Provided text.
## Calcmathlete 3 years ago Let f(x) be a quadratic function. If \(x^2 - 4x + 6 ≤ f(x) ≤ 2x^2 - 8x +10\) for all real numbers x, and f(12) = 182, find f(17).

1. TuringTest

my first thought is to try factoring and see if that takes us somewhere

2. Calcmathlete

Aren't they both unfactorable?

3. TuringTest

I guess, I'm just brainstorming (and multitasking)

4. TuringTest

changing the second into 2(x^2-4x+5) may shed some light is thought #2

5. TuringTest

let's see\[f(12)=102\le182\le202\]

6. TuringTest

hm...

7. TuringTest

I think I need to stop multitasking to do this

8. Calcmathlete

\[227 ≤ f(17) ≤ 462\]

9. TuringTest

I have a strong feeling that @asnaseer is going to save us

10. asnaseer

could we make use of the fact that if the LHS=RHS then that fixes f(x)?

11. asnaseer

i.e.\[x^2-4x+6=2x^2-8x+10\]f we solve this we get:\[(x-2)^2=0\implies x=2\]

12. asnaseer

so at x=2 both the LHS (left hand side) and RHS (right hand side) are equal

13. TuringTest

interesting...

14. Calcmathlete

That would make f(2) = 2?

15. Calcmathlete

When you plug it back in anyway...

16. asnaseer

yes

17. asnaseer

and if we define f(x) as:\[f(x)=ax^2+bx+c\]then maybe we can form 3 equations and solve for a, b and c

18. asnaseer

we have two equations so far

19. asnaseer

maybe make use of f(0)?

20. asnaseer

which gives us:\[6\le c\le 10\]

21. maheshmeghwal9

\[x^2 - 4x + 6 ≤ (ax^2+bx+c)≤ 2x^2 - 8x +10\] \[\color{blue}{a(12)^2+b(12)+c}=182=\color{blue}{144a+12b+c.}\] \[\color{red}{a(17)^2+b(17)+c=?}\]\[6 \le c \le 10.\]

22. Calcmathlete

I just looked up how they did it...it's very strange, and I'm having a bit of trouble understanding a part of it...do you want me to post it or would you like to try figuring the rest out?

Problems and tasks.
1) Reproduce the forum thread word for word, everything from "9. TuringTest" down to "that fixes f(x)?".
2) Answer these from the forum thread:
(a) What value of f(12) does the problem give?
(b) At what value of x are the two bounding expressions equal?
(c) What range for c comes from using f(0)?
3) List every username that posts in the forum thread.
Rely on nothing but the forum thread.

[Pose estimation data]
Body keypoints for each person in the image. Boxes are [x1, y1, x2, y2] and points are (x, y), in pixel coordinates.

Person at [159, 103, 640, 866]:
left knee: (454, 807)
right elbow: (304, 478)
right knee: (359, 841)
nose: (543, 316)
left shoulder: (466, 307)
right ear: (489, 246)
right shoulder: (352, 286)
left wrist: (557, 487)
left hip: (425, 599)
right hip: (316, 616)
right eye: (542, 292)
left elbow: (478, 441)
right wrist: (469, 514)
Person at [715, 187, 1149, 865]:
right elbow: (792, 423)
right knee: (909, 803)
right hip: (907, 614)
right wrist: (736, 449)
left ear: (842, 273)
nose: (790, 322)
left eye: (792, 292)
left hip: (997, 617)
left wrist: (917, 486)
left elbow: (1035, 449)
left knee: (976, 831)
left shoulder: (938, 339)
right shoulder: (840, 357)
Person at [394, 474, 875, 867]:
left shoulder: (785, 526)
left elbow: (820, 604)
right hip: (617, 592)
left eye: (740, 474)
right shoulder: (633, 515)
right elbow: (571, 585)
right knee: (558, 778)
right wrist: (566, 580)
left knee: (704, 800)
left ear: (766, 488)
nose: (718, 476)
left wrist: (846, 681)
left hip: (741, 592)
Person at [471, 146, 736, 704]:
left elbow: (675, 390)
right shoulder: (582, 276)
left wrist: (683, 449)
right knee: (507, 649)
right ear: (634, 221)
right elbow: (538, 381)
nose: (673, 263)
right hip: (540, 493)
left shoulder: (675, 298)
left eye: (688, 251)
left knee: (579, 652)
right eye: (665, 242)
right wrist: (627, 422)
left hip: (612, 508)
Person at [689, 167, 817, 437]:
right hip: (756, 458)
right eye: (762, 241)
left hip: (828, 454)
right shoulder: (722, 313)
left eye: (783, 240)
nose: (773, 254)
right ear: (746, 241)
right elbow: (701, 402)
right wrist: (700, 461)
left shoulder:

Outputs in order.
1)
9. TuringTest

I have a strong feeling that @asnaseer is going to save us

10. asnaseer

could we make use of the fact that if the LHS=RHS then that fixes f(x)?

2)
(a) 182
(b) x = 2
(c) 6 ≤ c ≤ 10

3) Calcmathlete, TuringTest, asnaseer, maheshmeghwal9